(Exercise brief)
Your response should reproduce every line of the entries that contains the word "entre".

(Working data)

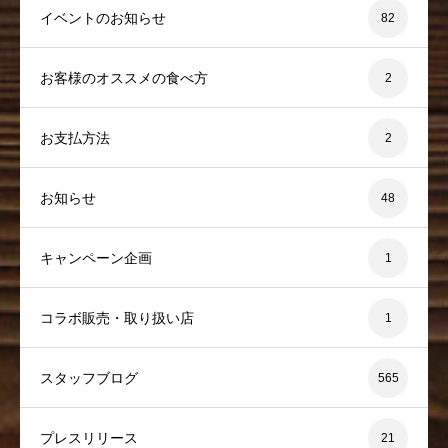
イベントのお知らせ
82
お客様のオススメの食べ方
2
お支払方法
2
お知らせ
48
キャンペーン企画
1
コラボ販売・取り扱い店
1
スタッフブログ
565
プレスリリース
21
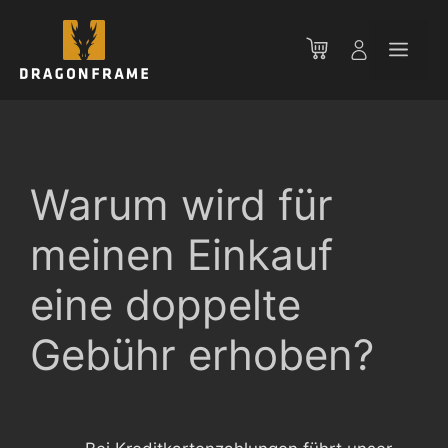
Zum
Inhalt
Men
springen
Warum wird für
meinen Einkauf
eine doppelte
Gebühr erhoben?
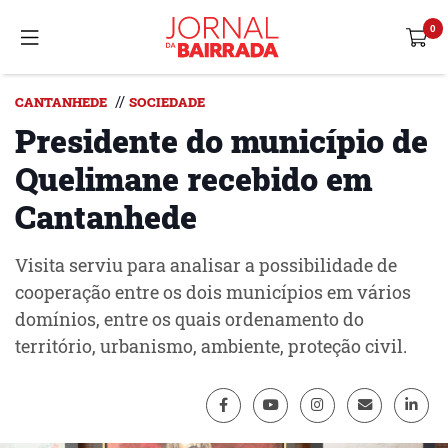
//
CANTANHEDE
SOCIEDADE
Presidente do município de
Quelimane recebido em
Cantanhede
Visita serviu para analisar a possibilidade de
cooperação entre os dois municípios em vários
domínios, entre os quais ordenamento do
território, urbanismo, ambiente, proteção civil.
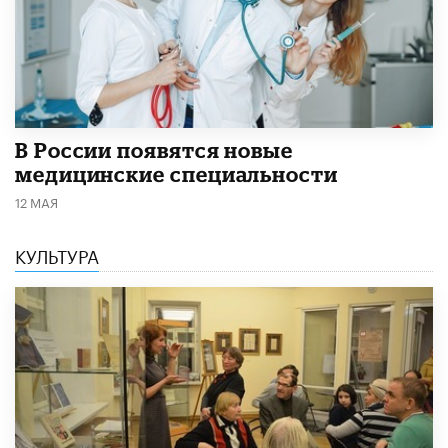
В России появятся новые
медицинские специальности
12 МАЯ
КУЛЬТУРА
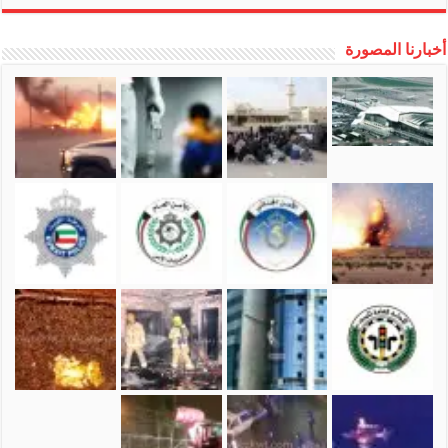
أخبارنا المصورة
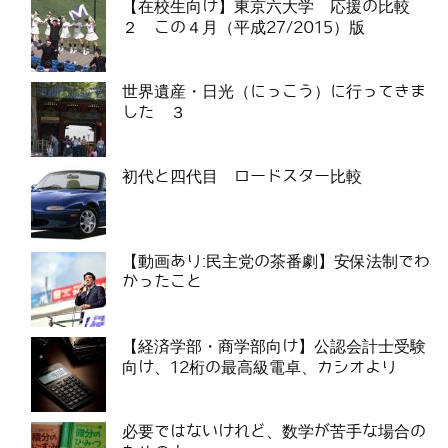
【在校生向け】東京六大学 応援の比較
２ この４月（平成27/2015）版
世界遺産・日光（にっこう）に行ってきま
した ３
初代と四代目 ロードスター比較
【動画あり:民主党の茶番劇】安保法制でわ
かったこと
【経済学部・商学部向け】公認会計士受験
向け、12桁の最高級電卓、カシオより
必要ではないけれど、数学が苦手な場合の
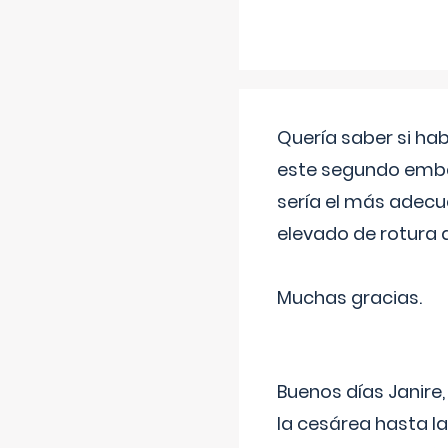
Quería saber si ha
este segundo embar
sería el más adecu
elevado de rotura 
Muchas gracias.
Buenos días Janire,
la cesárea hasta l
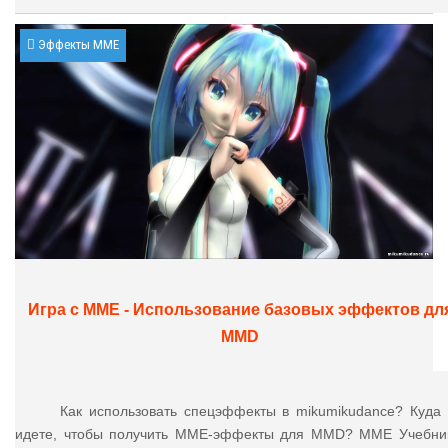
Эффекты MME
Игра с MME - Использование базовых эффектов дл
MMD
Как использовать спецэффекты в mikumikudance? Куда
идете, чтобы получить MME-эффекты для MMD? MME Учебни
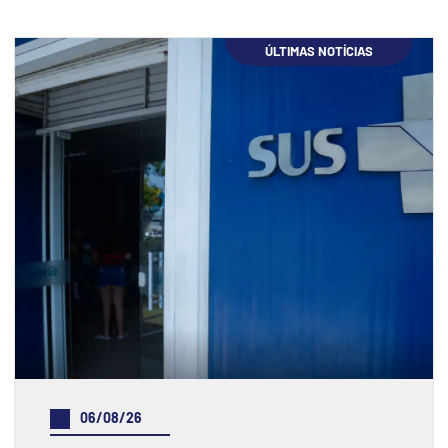
ÚLTIMAS NOTÍCIAS
06/08/26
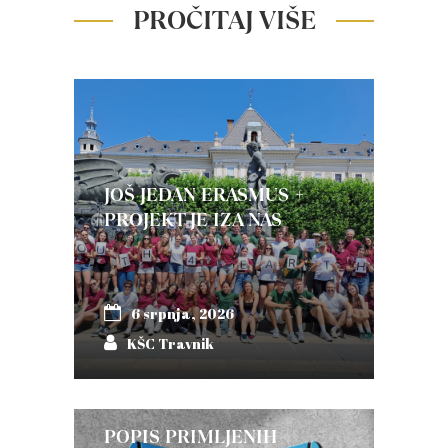
PROČITAJ VIŠE
JOŠ JEDAN ERASMUS +
PROJEKT JE IZA NAS
6 srpnja, 2026
KŠC Travnik
POPIS PRIMLJENIH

(Solution)
cooperação entre os dois municípios em vários
domínios, entre os quais ordenamento do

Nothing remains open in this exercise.